A 21-year-old woman suffered graze wounds to her chin and hand, police said. She was not identified.

A man admitted himself at a nearby hospital with a gunshot wound, and Rodriguez called him a "person of interest" in the shooting. Investigators believe they also recovered a car that was involved.


"We believe we're making quick progress," Deputy Police Commissioner Dean Palmere said.

Lipford, McKenzie's father, stood on the porch looking through his phone at pictures of the girl. One showed the girl with braids and beads in her hair.

"I just did that yesterday," Lipford said. He flipped to a birthday video where she was dressed in pink, then another taken at Port Discovery. Viewing the images caused the girl's mother to be overcome with grief, and they disappeared back into the family home.

Nyah Vanterpool, a resident who worked as a community activist with the Greater Homewood Community Corporation, said he was stunned the shooting occurred in the "proud" and active neighborhood.

The neighborhood is perhaps best known for its farmers' market and its proximity to the former Memorial Stadium, where the Baltimore Orioles played from 1954 until 1991. The stadium was demolished in 2001 and is now home to a YMCA, a tidy playground and youth baseball field, and a skilled nursing facility.

Residents also have cheered the rebuilding of Waverly Elementary/Middle School, one of the first new school projects in the city in recent decades.

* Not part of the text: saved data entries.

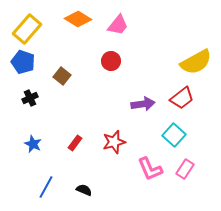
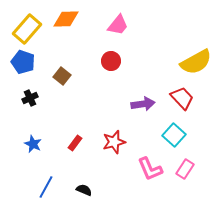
orange diamond: moved 12 px left; rotated 32 degrees counterclockwise
red trapezoid: rotated 95 degrees counterclockwise
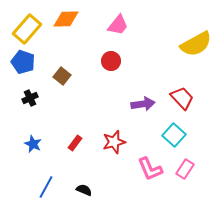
yellow semicircle: moved 18 px up
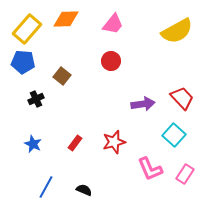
pink trapezoid: moved 5 px left, 1 px up
yellow semicircle: moved 19 px left, 13 px up
blue pentagon: rotated 15 degrees counterclockwise
black cross: moved 6 px right, 1 px down
pink rectangle: moved 5 px down
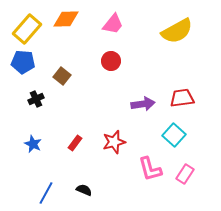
red trapezoid: rotated 55 degrees counterclockwise
pink L-shape: rotated 8 degrees clockwise
blue line: moved 6 px down
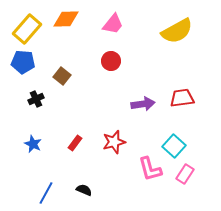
cyan square: moved 11 px down
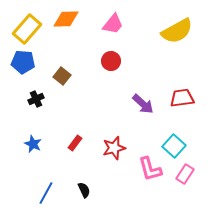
purple arrow: rotated 50 degrees clockwise
red star: moved 6 px down
black semicircle: rotated 42 degrees clockwise
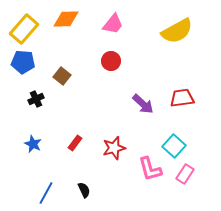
yellow rectangle: moved 3 px left
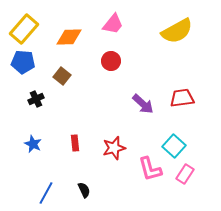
orange diamond: moved 3 px right, 18 px down
red rectangle: rotated 42 degrees counterclockwise
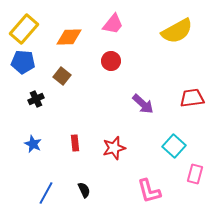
red trapezoid: moved 10 px right
pink L-shape: moved 1 px left, 22 px down
pink rectangle: moved 10 px right; rotated 18 degrees counterclockwise
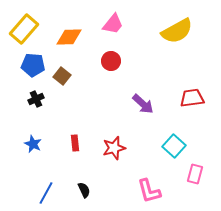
blue pentagon: moved 10 px right, 3 px down
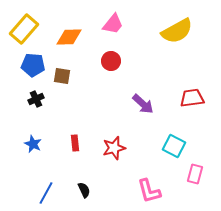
brown square: rotated 30 degrees counterclockwise
cyan square: rotated 15 degrees counterclockwise
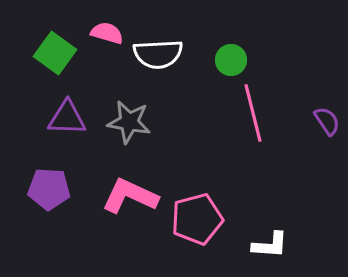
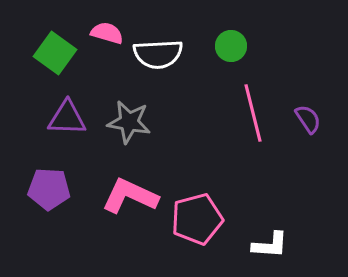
green circle: moved 14 px up
purple semicircle: moved 19 px left, 2 px up
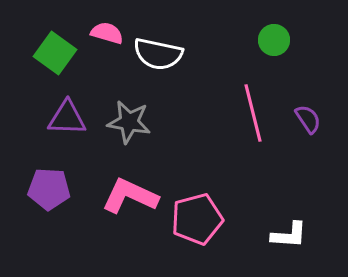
green circle: moved 43 px right, 6 px up
white semicircle: rotated 15 degrees clockwise
white L-shape: moved 19 px right, 10 px up
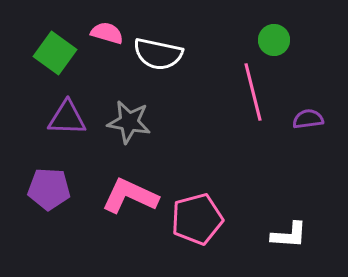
pink line: moved 21 px up
purple semicircle: rotated 64 degrees counterclockwise
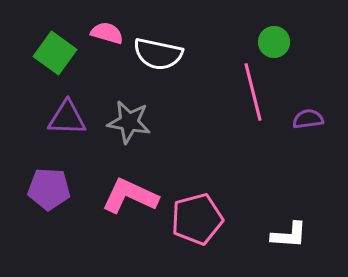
green circle: moved 2 px down
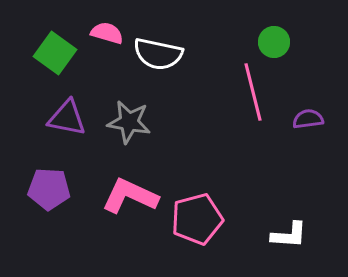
purple triangle: rotated 9 degrees clockwise
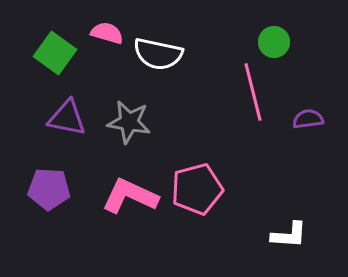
pink pentagon: moved 30 px up
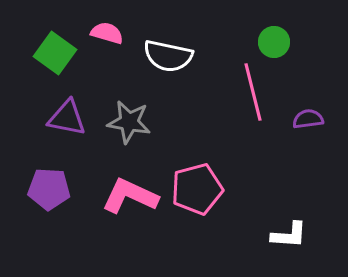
white semicircle: moved 10 px right, 2 px down
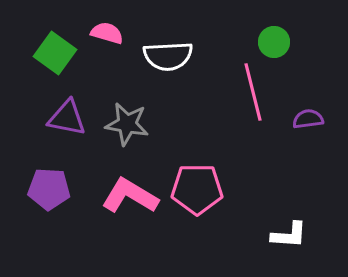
white semicircle: rotated 15 degrees counterclockwise
gray star: moved 2 px left, 2 px down
pink pentagon: rotated 15 degrees clockwise
pink L-shape: rotated 6 degrees clockwise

Patricia Taylor, president of the Waverly Improvement Association, said residents have been vigilant against crime, though she said there is a problem with gangs. Neighbors are afraid to call police to report crimes, she said.

"A lot of people want to be responsible, but they're afraid of retaliation," Taylor said.

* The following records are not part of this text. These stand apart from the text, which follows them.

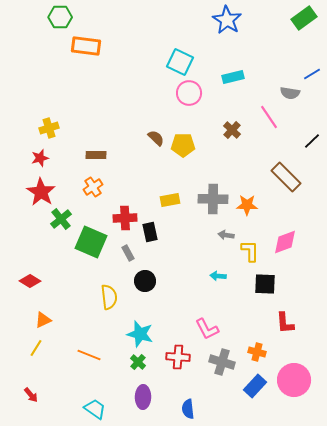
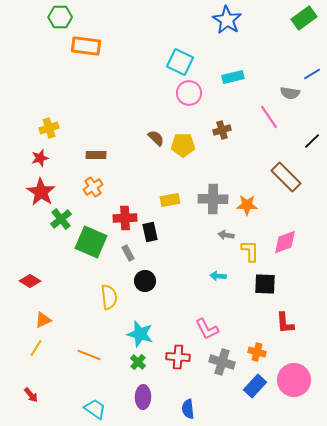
brown cross at (232, 130): moved 10 px left; rotated 30 degrees clockwise
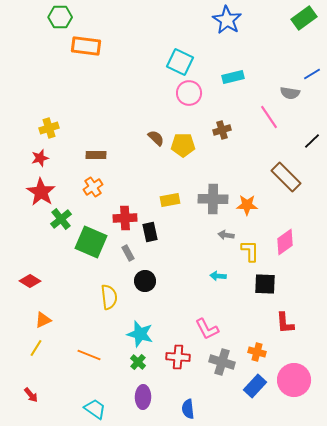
pink diamond at (285, 242): rotated 16 degrees counterclockwise
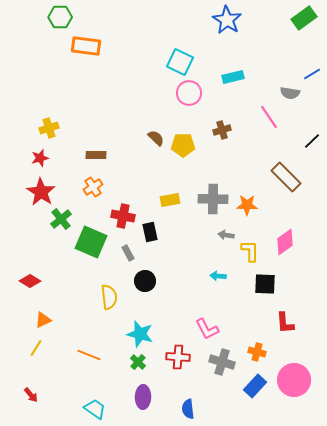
red cross at (125, 218): moved 2 px left, 2 px up; rotated 15 degrees clockwise
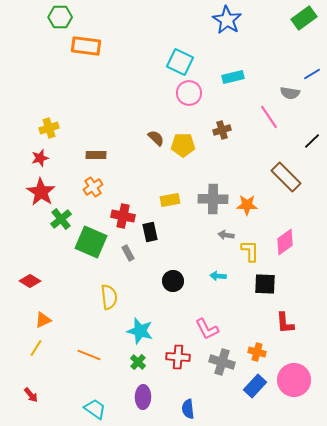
black circle at (145, 281): moved 28 px right
cyan star at (140, 334): moved 3 px up
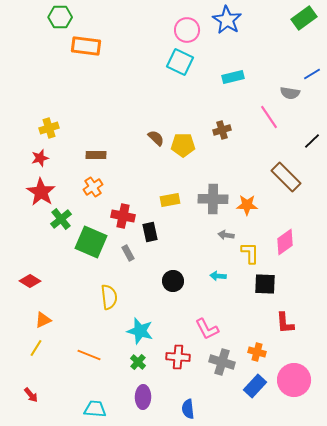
pink circle at (189, 93): moved 2 px left, 63 px up
yellow L-shape at (250, 251): moved 2 px down
cyan trapezoid at (95, 409): rotated 30 degrees counterclockwise
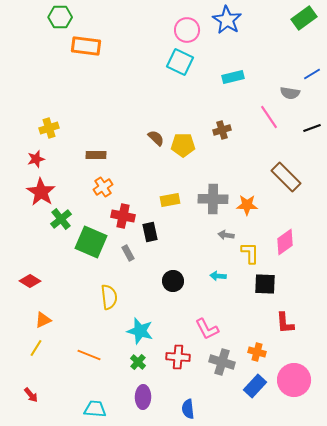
black line at (312, 141): moved 13 px up; rotated 24 degrees clockwise
red star at (40, 158): moved 4 px left, 1 px down
orange cross at (93, 187): moved 10 px right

Taylor said a recent shooting prompted a regular, visible police presence — until last week. "I used to see an officer either in the morning or afternoon," Taylor said. "In the last week I haven't seen anything."

Homicide detectives were investigating two other killings that occurred overnight Thursday. Early Friday morning, a man was fatally shot in the 500 block of Yale Ave. in the Yale Heights neighborhood of Southwest Baltimore. And just before midnight Thursday, two men were shot — one of them fatally — in the 4700 block of Wilern Ave. in Northwest Baltimore. The victims were not identified by police Friday.

Anyone with information was asked to call homicide detectives at 410-396-2100.